§ Problem description:
Where a picture appears in the data below, exclude it; restate everything else word for word.

§ Data segment:
· · · · ·

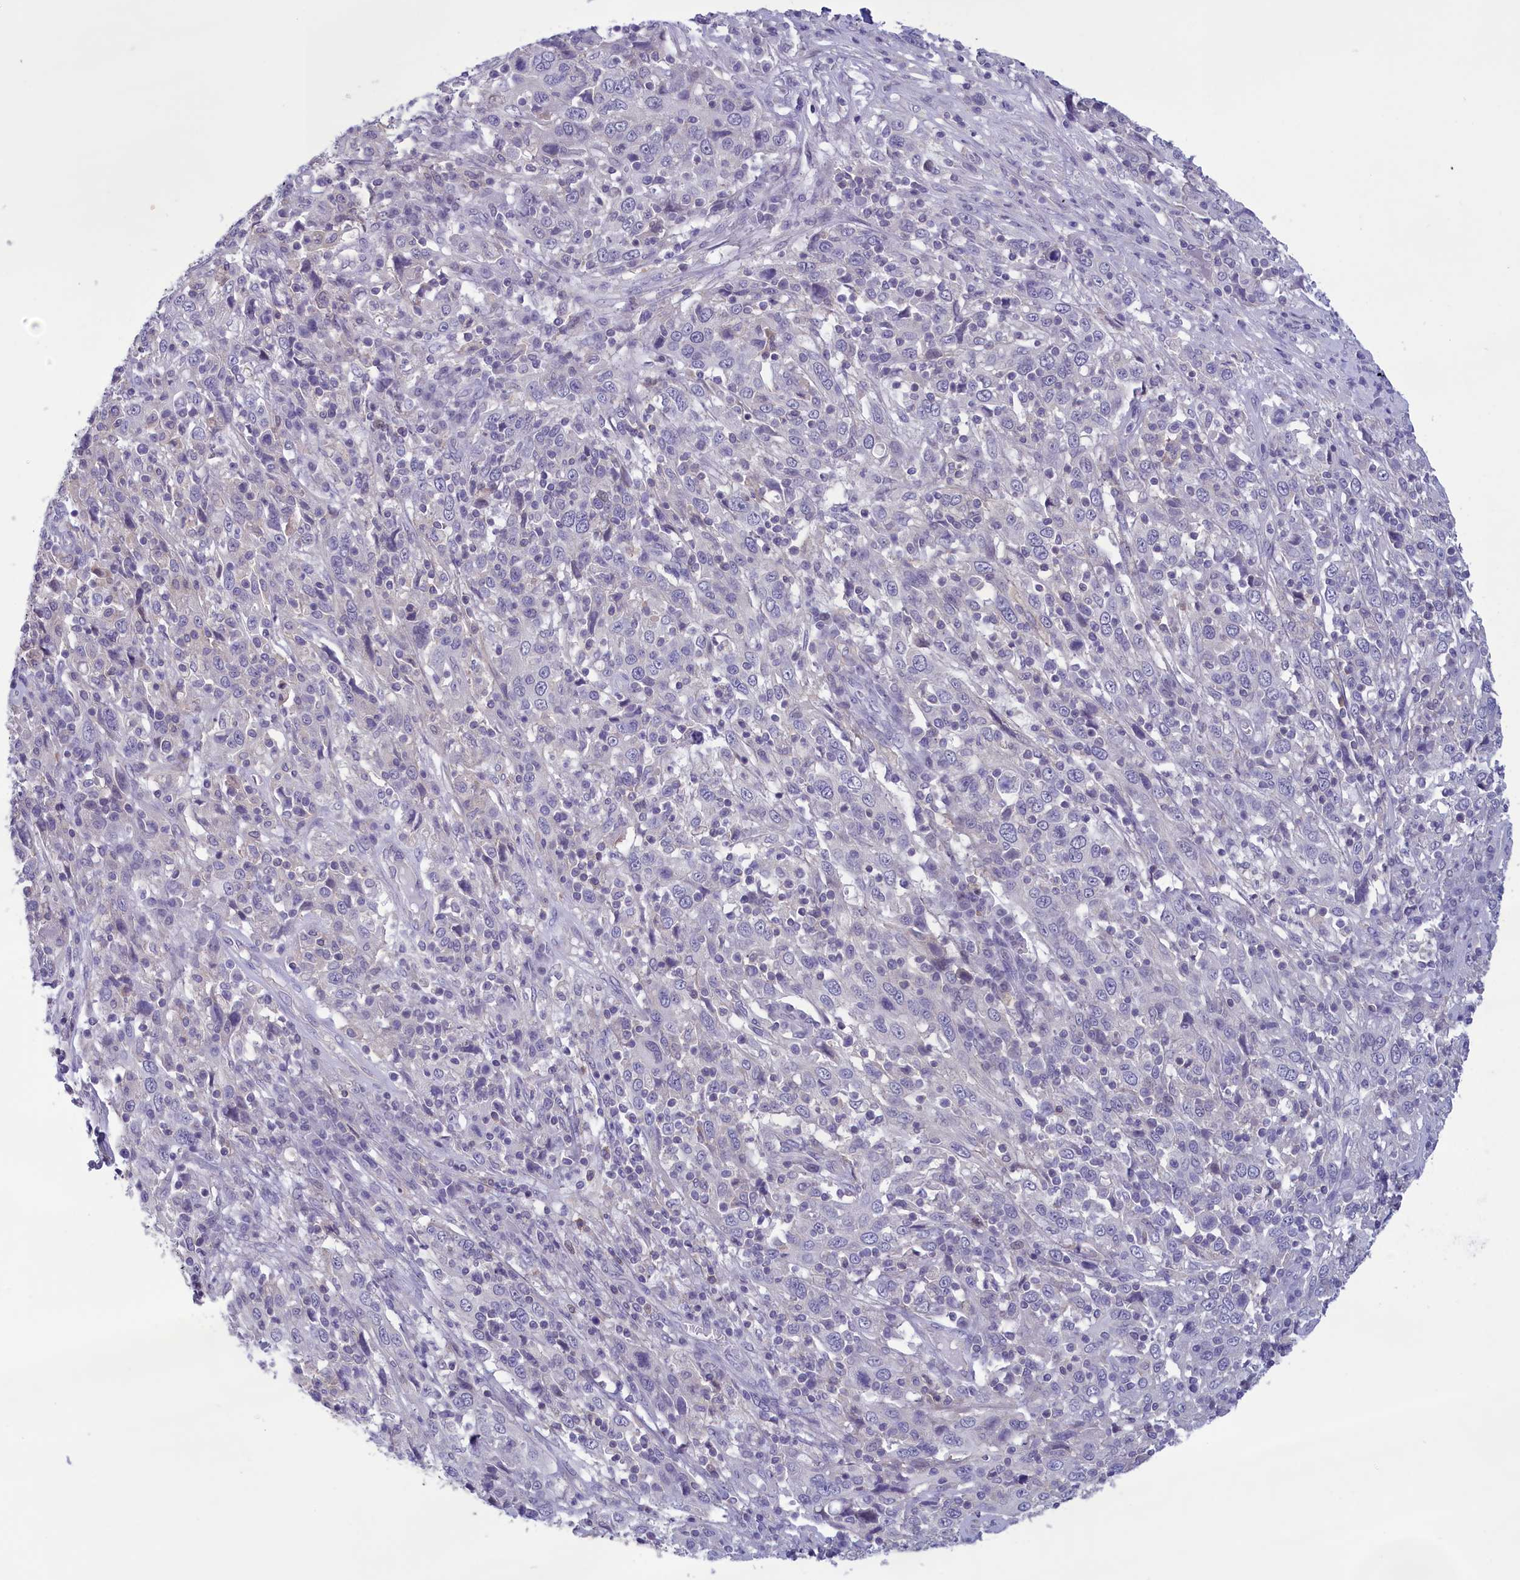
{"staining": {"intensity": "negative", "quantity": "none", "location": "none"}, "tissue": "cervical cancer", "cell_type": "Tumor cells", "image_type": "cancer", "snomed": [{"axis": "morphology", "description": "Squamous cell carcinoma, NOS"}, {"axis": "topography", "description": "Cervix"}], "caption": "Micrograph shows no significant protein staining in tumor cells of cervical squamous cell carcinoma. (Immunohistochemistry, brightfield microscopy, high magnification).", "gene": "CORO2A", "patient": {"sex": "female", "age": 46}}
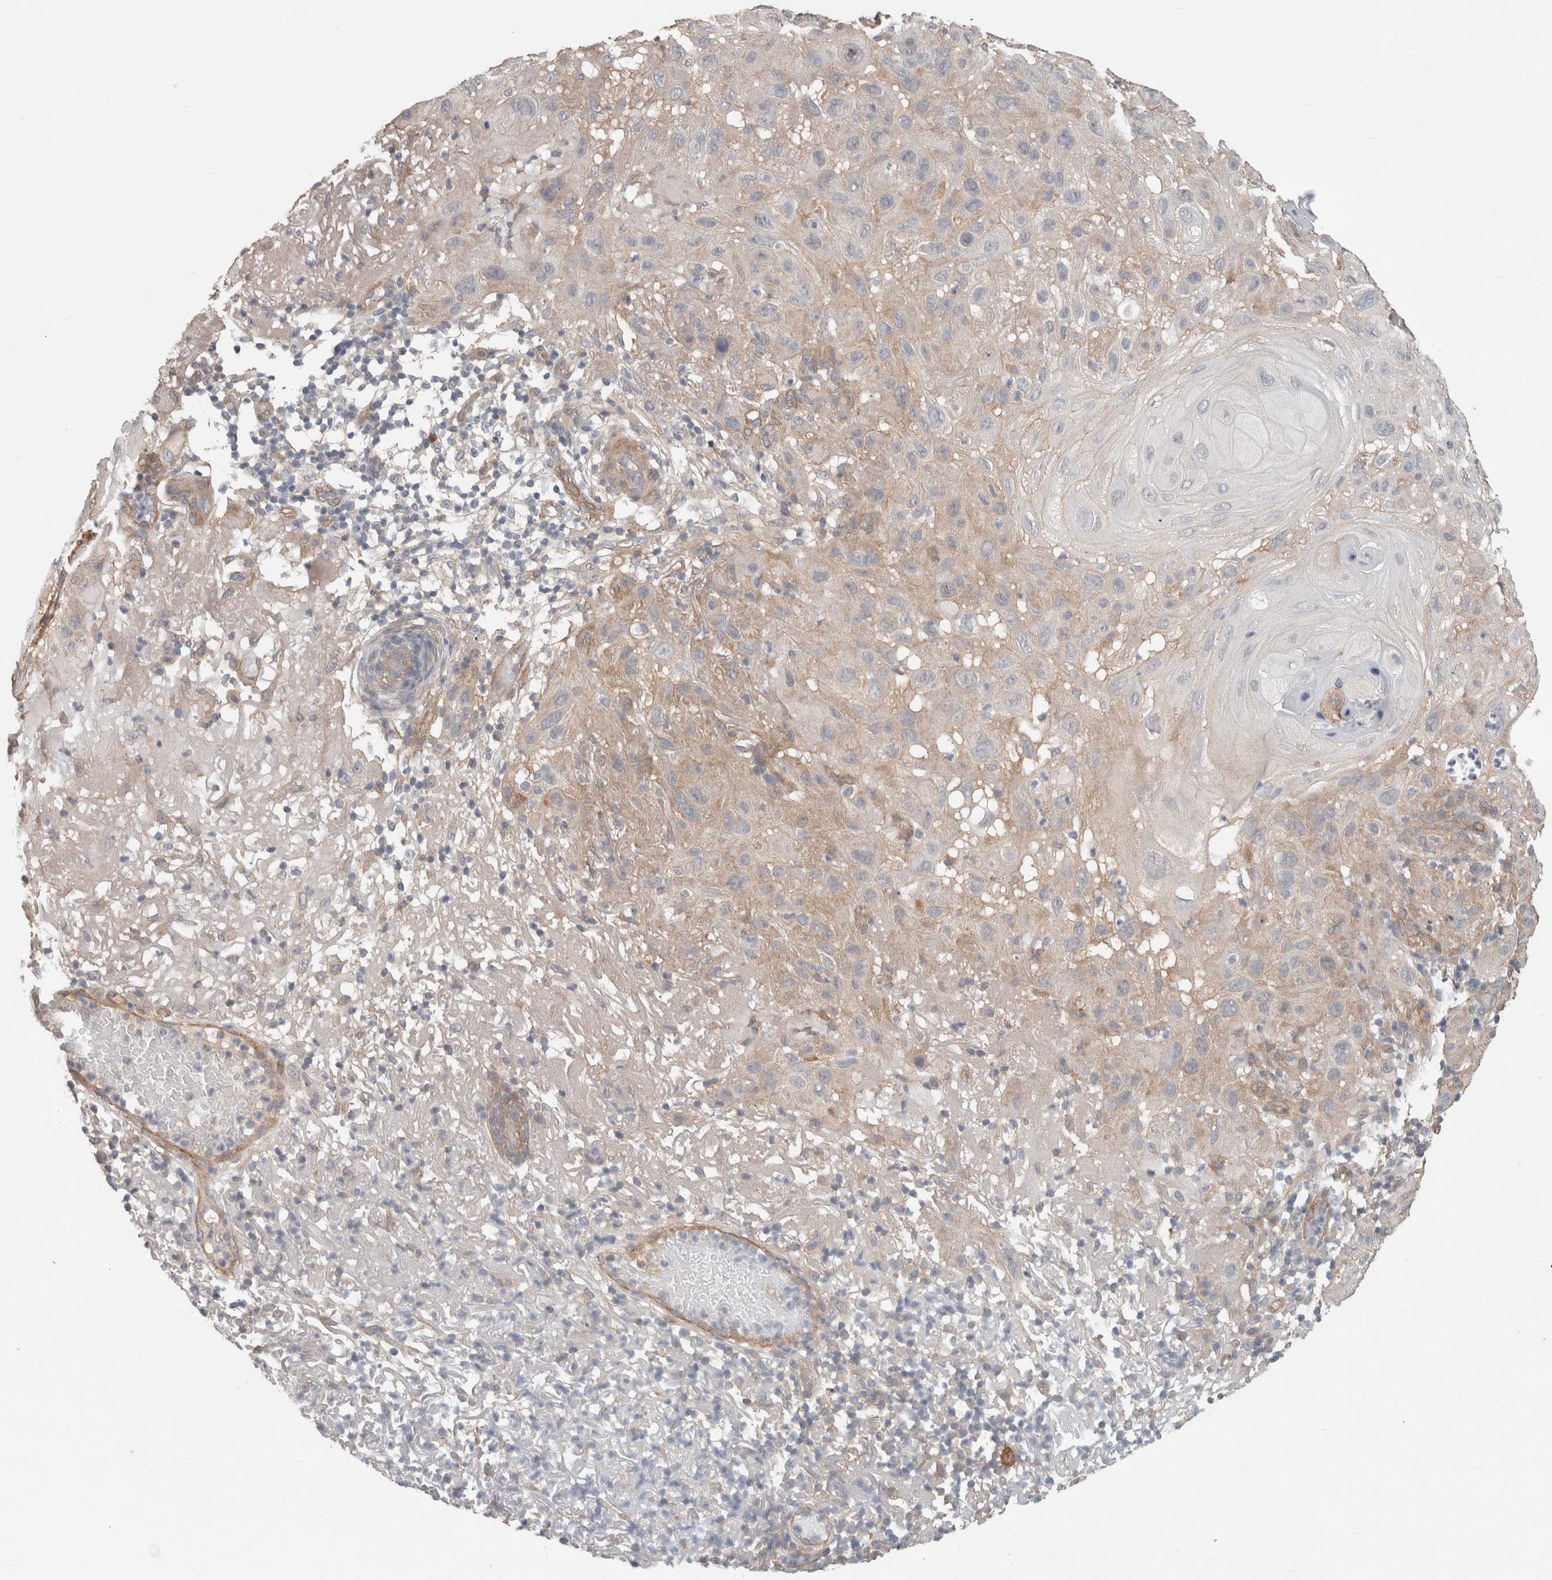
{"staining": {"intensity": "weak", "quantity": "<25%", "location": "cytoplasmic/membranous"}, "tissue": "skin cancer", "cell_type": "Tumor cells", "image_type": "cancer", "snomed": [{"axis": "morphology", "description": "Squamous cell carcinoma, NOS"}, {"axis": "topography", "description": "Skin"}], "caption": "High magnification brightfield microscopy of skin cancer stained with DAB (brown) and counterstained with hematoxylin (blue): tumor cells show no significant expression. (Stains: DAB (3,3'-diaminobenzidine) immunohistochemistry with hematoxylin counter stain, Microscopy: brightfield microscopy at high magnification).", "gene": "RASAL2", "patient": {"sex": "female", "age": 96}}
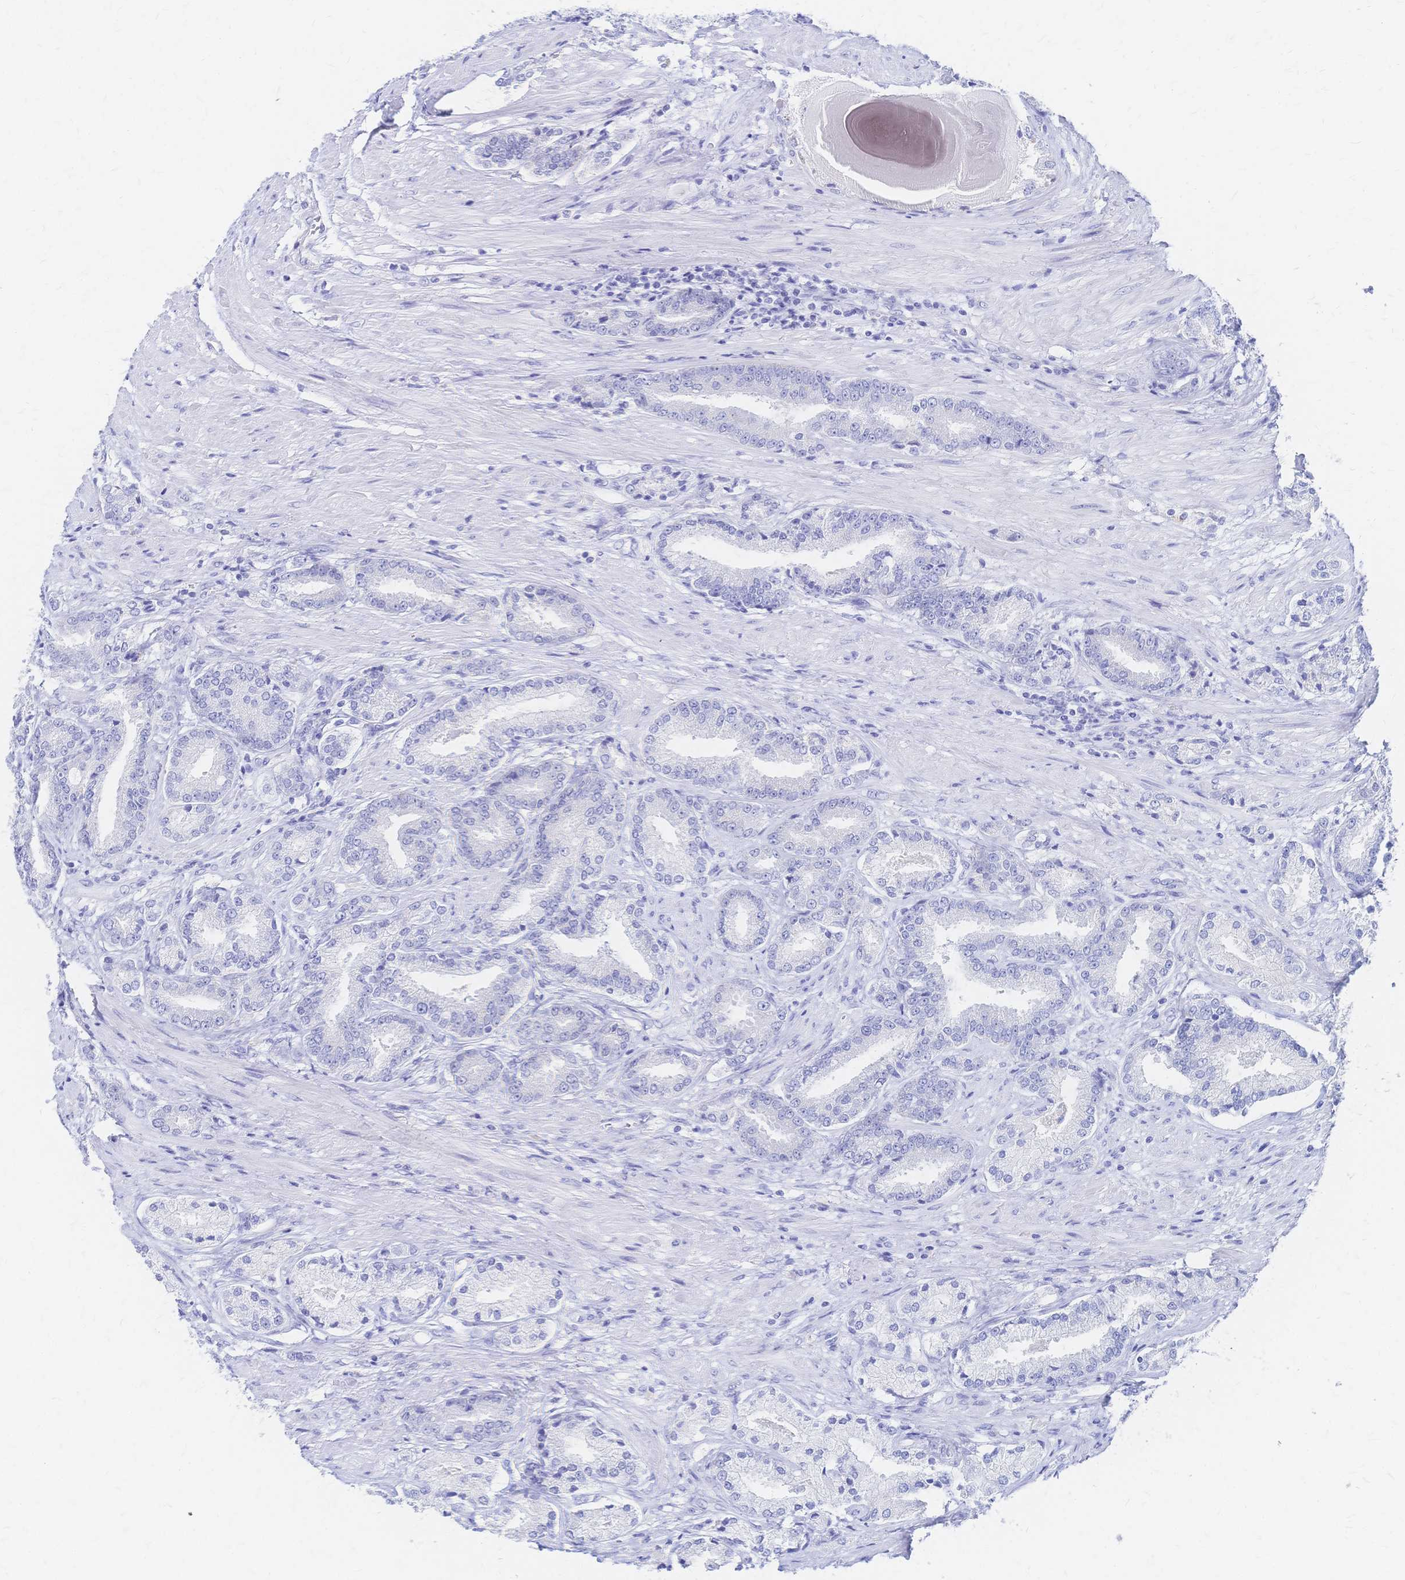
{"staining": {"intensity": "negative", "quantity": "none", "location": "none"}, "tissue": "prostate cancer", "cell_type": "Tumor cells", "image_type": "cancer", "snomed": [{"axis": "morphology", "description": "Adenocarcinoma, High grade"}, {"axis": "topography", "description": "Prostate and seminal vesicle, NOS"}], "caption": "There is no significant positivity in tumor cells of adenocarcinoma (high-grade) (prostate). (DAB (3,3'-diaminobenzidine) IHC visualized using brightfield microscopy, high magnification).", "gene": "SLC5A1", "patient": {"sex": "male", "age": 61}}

· · · · ·

§ Answer box:
{"staining": {"intensity": "negative", "quantity": "none", "location": "none"}, "tissue": "cervical cancer", "cell_type": "Tumor cells", "image_type": "cancer", "snomed": [{"axis": "morphology", "description": "Squamous cell carcinoma, NOS"}, {"axis": "topography", "description": "Cervix"}], "caption": "Micrograph shows no significant protein staining in tumor cells of cervical squamous cell carcinoma. (Immunohistochemistry, brightfield microscopy, high magnification).", "gene": "CORO2A", "patient": {"sex": "female", "age": 46}}
{"staining": {"intensity": "weak", "quantity": "<25%", "location": "cytoplasmic/membranous"}, "tissue": "skin cancer", "cell_type": "Tumor cells", "image_type": "cancer", "snomed": [{"axis": "morphology", "description": "Squamous cell carcinoma, NOS"}, {"axis": "topography", "description": "Skin"}], "caption": "High magnification brightfield microscopy of skin cancer stained with DAB (brown) and counterstained with hematoxylin (blue): tumor cells show no significant expression. (Stains: DAB (3,3'-diaminobenzidine) immunohistochemistry with hematoxylin counter stain, Microscopy: brightfield microscopy at high magnification).", "gene": "RASAL2", "patient": {"sex": "female", "age": 96}}
{"staining": {"intensity": "negative", "quantity": "none", "location": "none"}, "tissue": "prostate cancer", "cell_type": "Tumor cells", "image_type": "cancer", "snomed": [{"axis": "morphology", "description": "Adenocarcinoma, High grade"}, {"axis": "topography", "description": "Prostate and seminal vesicle, NOS"}], "caption": "There is no significant positivity in tumor cells of adenocarcinoma (high-grade) (prostate). (DAB (3,3'-diaminobenzidine) IHC visualized using brightfield microscopy, high magnification).", "gene": "SLC5A1", "patient": {"sex": "male", "age": 61}}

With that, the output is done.